AUFGABE:
Schreibe den Textauszug über die Operation Schutzschild von „Flag of Hamas.svg“ bis einschließlich „Zweiten Intifada statt.“ noch einmal ab. Ersetze dabei „Städte“ durch „Ortschaften“.

TEXTAUSZUG:
-=-=-=-=-
Datei:Fatah Flag.svg Fatah

Flag of Hamas.svg Hamas
Islamischer Dschihad in Palästina
Coat of arms of the Palestinian National Authority Palästinensische Autonomiebehörde

Als Operation Schutzschild (hebräisch מִבְצָע חוֹמַת מָגֵן, Miwza Chomat Magen) wird eine militärische Operation der israelischen Armee im Westjordanland bezeichnet. Sie begann am 29. März 2002 und führte zur Wiederbesetzung der unter palästinensischen Autonomieverwaltung stehenden Städte. Ziel der Operation war es, weitere palästinensische Attentate zu verhindern. Sie fand während der Zweiten Intifada statt.
-=-=-=-=-
BEREITGESTELLTE EINTRÄGE:
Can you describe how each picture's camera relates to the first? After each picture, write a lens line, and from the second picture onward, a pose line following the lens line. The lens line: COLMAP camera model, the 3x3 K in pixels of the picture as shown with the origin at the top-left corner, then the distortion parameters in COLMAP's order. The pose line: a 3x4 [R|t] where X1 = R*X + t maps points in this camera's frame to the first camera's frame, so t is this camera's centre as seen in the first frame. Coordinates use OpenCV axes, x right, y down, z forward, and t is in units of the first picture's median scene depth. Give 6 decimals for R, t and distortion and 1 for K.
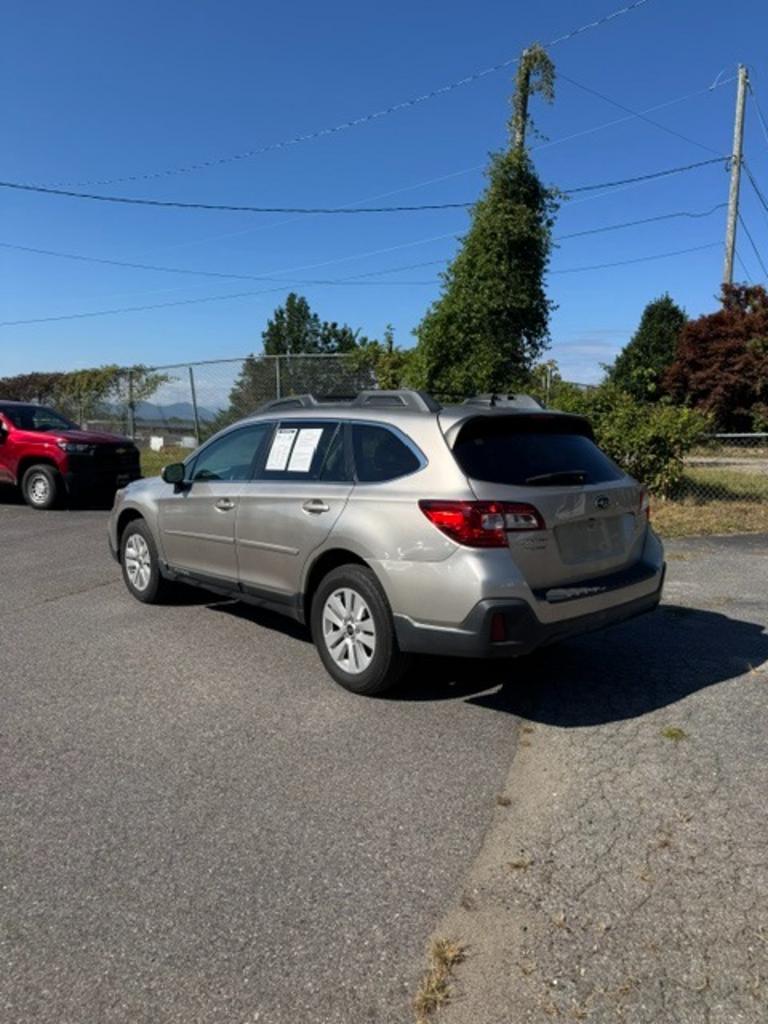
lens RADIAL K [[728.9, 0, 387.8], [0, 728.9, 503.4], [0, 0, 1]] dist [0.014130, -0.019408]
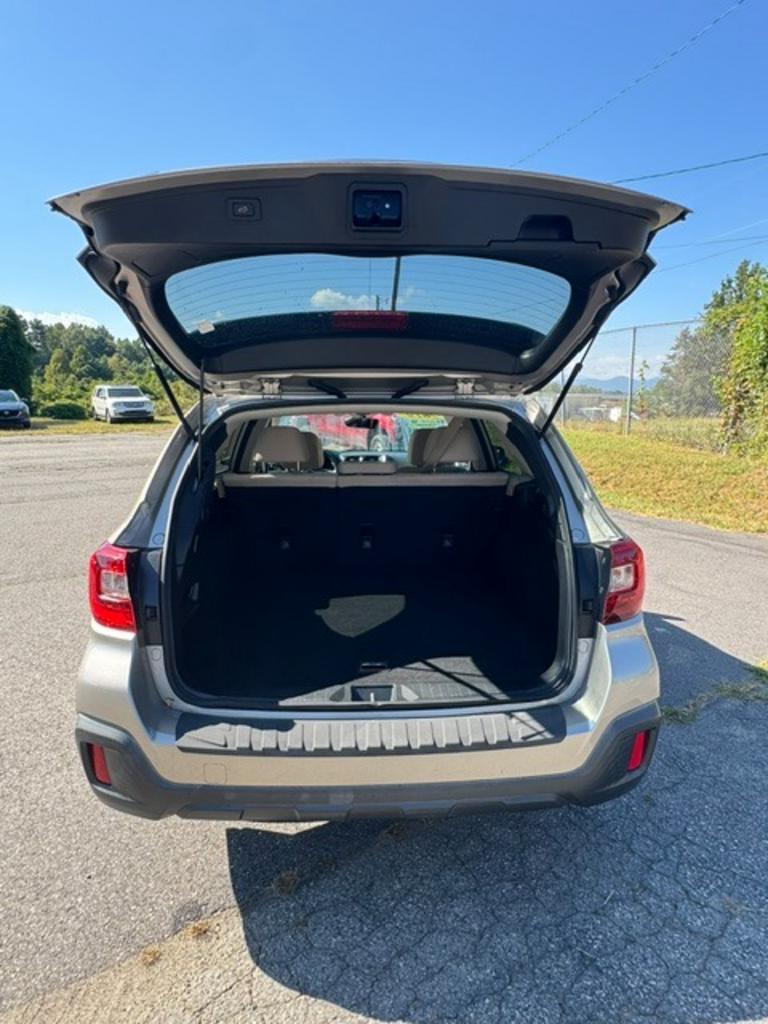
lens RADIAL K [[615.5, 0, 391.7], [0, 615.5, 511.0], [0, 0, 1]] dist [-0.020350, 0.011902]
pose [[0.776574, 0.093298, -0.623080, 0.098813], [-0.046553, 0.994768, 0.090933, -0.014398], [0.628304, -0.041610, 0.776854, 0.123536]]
-=-=-=-=-
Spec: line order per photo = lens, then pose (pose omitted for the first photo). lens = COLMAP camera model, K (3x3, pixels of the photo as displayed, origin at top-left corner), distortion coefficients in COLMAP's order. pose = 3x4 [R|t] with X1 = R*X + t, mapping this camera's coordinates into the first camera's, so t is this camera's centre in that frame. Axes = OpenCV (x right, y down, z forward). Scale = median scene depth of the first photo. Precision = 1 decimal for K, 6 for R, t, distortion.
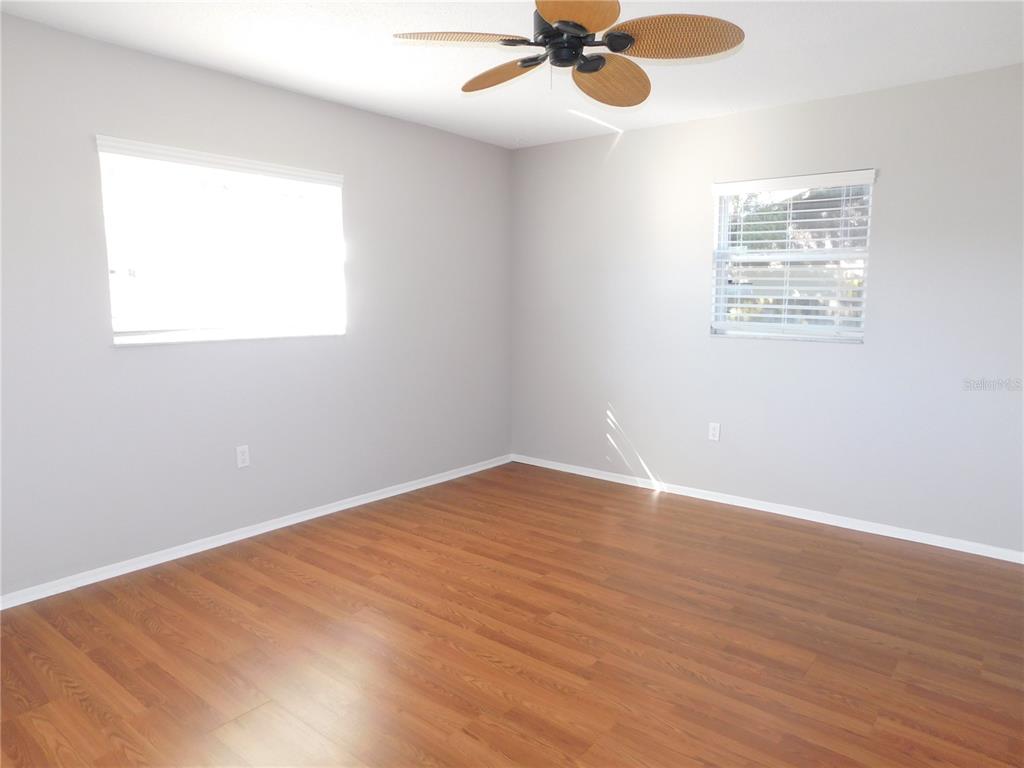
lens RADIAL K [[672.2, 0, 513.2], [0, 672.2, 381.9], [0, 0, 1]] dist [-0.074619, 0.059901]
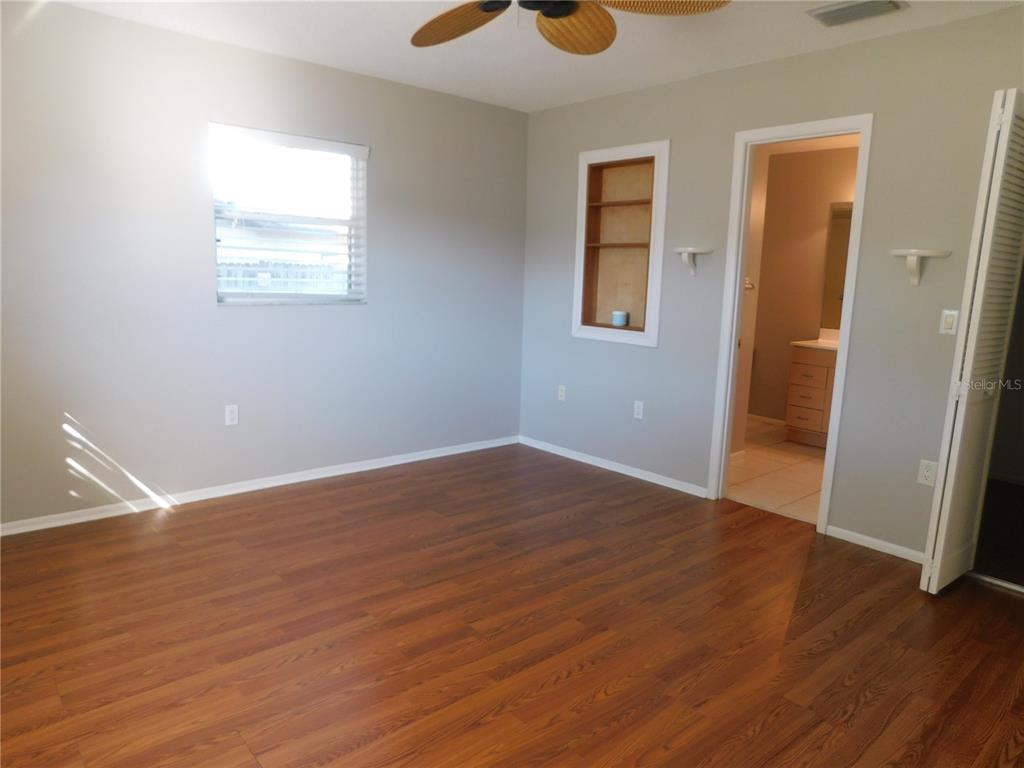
-=-=-=-=-
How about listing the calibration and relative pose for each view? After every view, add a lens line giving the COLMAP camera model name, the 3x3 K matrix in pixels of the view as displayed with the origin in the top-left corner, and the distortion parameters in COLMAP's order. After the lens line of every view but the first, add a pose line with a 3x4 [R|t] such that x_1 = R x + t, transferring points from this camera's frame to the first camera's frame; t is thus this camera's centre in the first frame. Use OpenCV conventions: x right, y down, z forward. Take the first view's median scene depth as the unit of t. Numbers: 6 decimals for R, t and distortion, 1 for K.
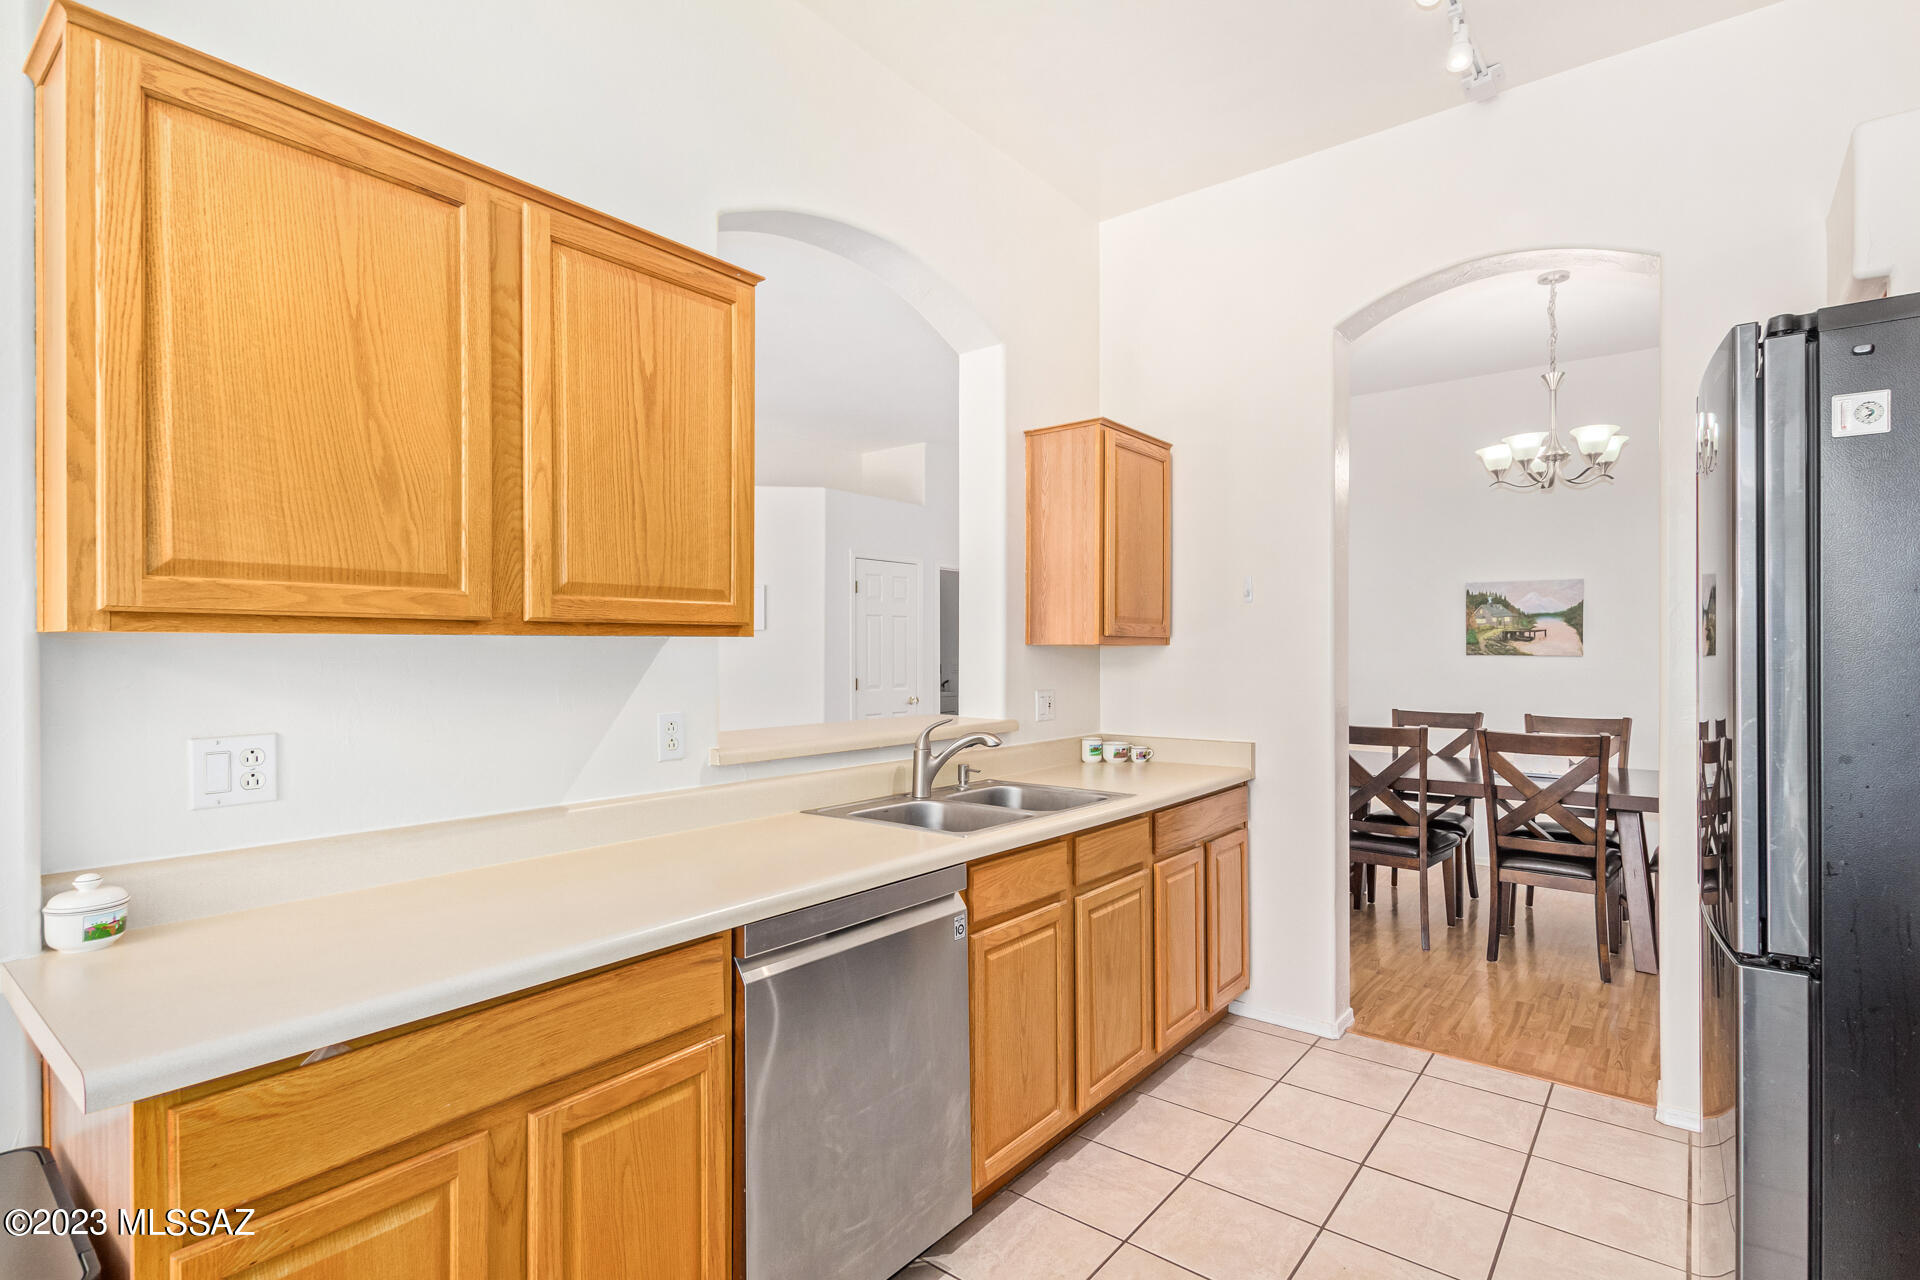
-=-=-=-=-
LÖSUNG:
Flag of Hamas.svg Hamas
Islamischer Dschihad in Palästina
Coat of arms of the Palestinian National Authority Palästinensische Autonomiebehörde

Als Operation Schutzschild (hebräisch מִבְצָע חוֹמַת מָגֵן, Miwza Chomat Magen) wird eine militärische Operation der israelischen Armee im Westjordanland bezeichnet. Sie begann am 29. März 2002 und führte zur Wiederbesetzung der unter palästinensischen Autonomieverwaltung stehenden Ortschaften. Ziel der Operation war es, weitere palästinensische Attentate zu verhindern. Sie fand während der Zweiten Intifada statt.